What If... The Watcher Broke His Oath? - S1-E9

Stupidity: Infinity Stones are so particular to each universe that a gem-destroying tool coming from another universe can't do anything to them, but on the other hand Ultron has no problem using them in any other universe, including where The Watcher is hidden, which should be extraneous to space and time much like the TVA (where the stones are worthless paper weights).

Sammo

Stupidity: Peter Parker watches Richard Parker's last message, the upload he did on the plane to his super encrypted server. As he does that, the interface used is one of a mail and there's even the sender; "Rich-Park@oscorp.web." So Richard Parker sent his dying message he wanted to keep from the evil corporation...through his evil corporate mail account, and to an account that contains the location of his secret lab, "Roosevelt." (01:32:50)

Sammo

Stupidity: In the closet with Peter, Gwen says that "there was an accident in the genomics lab, and they're covering it up." That's a pretty exceptional piece of information that she has, but this bit of information is never explained, investigated, deserves the slightest attention, just because the plot says so.
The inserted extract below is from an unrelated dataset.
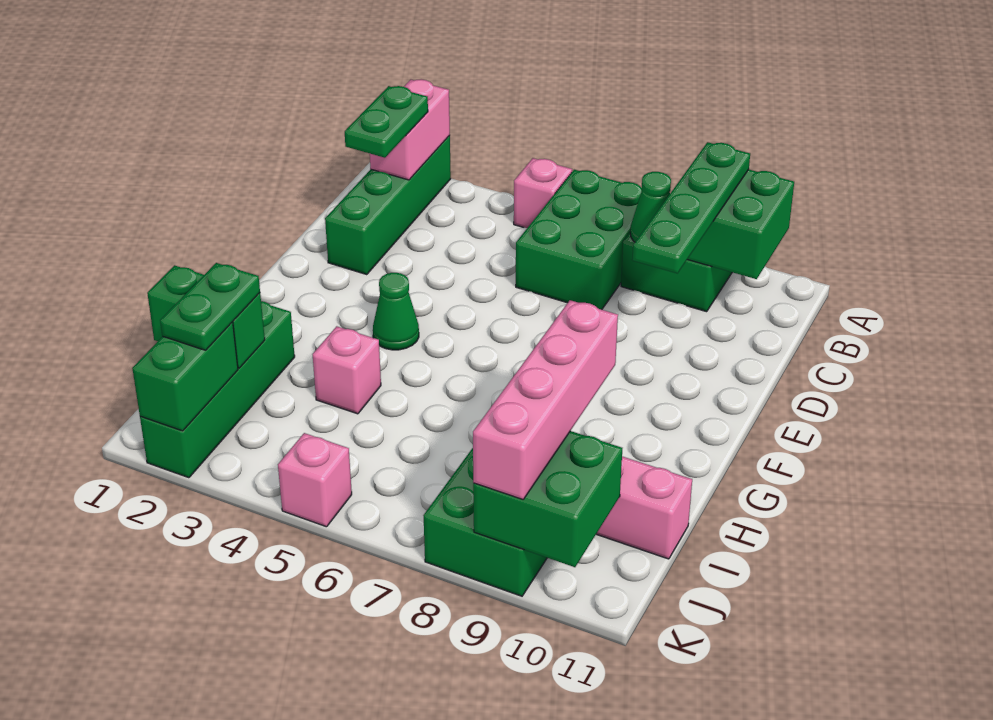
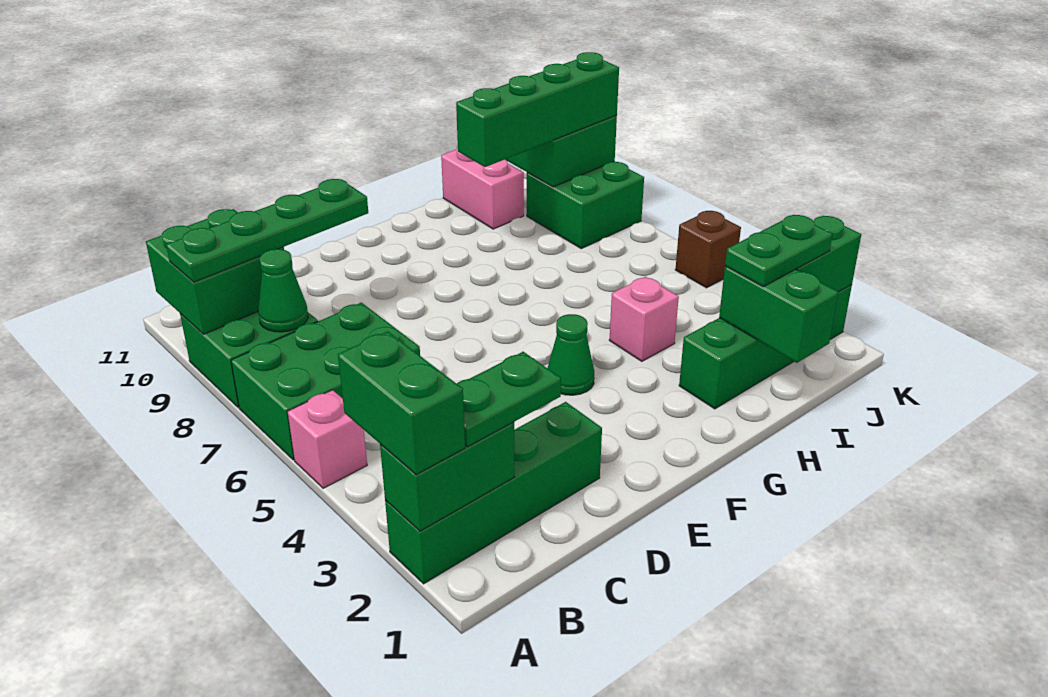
pink 1x2 brick [370,79,450,180] -> green 1x2 brick [380,422,514,531]
none -> green 1x2 brick [338,331,465,475]
pink 1x4 brick [473,300,618,499] -> green 1x4 brick [456,52,619,167]
pink 1x1 brick [278,433,352,527] -> brown 1x1 brick [675,211,741,288]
Peter does not even ask "what kind of accident, what happened" or anything. (01:09:40)

Sammo

Stupidity: Crowds in movies are not renowned for their brilliance, but the crowds in this movie are formed by idiots. Both in the Electro and the Rhino fight, pedestrians are standing by behind strategically placed railings (that have no reason to be there to begin with as these villains appeared unexpectedly), just to witness first-hand from a few meters the lethal powers of rampaging monsters - and they keep their little kids with them too.